Main Outcome Measures

Changes in spherical equivalent (SE) and AL were measured, and their differences among groups were compared using generalized estimating equation.

Results

After 1 year, the mean SE change was −0.27±0.61 D, −0.46±0.45 D, −0.59±0.61 D, and −0.81±0.53 D in the 0.05%, 0.025%, and 0.01% atropine groups, and placebo groups, respectively (P < 0.001), with a respective mean increase in AL of 0.20±0.25 mm, 0.29±0.20 mm, 0.36±0.29 mm, and 0.41±0.22 mm (P < 0.001). The accommodation amplitude was reduced by 1.98±2.82 D, 1.61±2.61 D, 0.26±3.04 D, and 0.32±2.91 D, respectively (P < 0.001).
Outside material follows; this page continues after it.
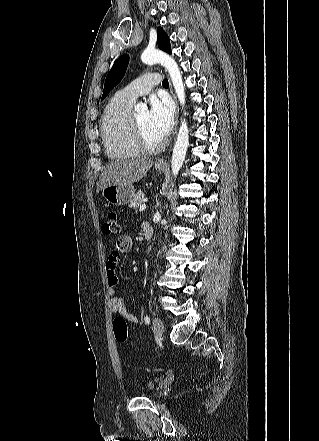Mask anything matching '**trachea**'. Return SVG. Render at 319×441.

The pupil sizes under photopic and mesopic conditions were increased respectively by 1.03±1.02 mm and 0.58±0.63 mm in the 0.05% atropine group, 0.76±0.90 mm and 0.43±0.61 mm in the 0.025% atropine group, 0.49±0.80 mm and 0.23±0.46 mm in the 0.01% atropine group, and 0.13±1.07 mm and 0.02±0.55 mm in the placebo group (P < 0.001). Visual acuity and vision-related quality of life were not affected in each group.

Conclusions

The 0.05%, 0.025%, and 0.01% atropine eye drops reduced myopia progression along a concentration-dependent response. All concentrations were well tolerated without an adverse effect on vision-related quality of life. Of the 3 concentrations used, 0.05% atropine was most effective in controlling SE progression and AL elongation over a period of 1 year.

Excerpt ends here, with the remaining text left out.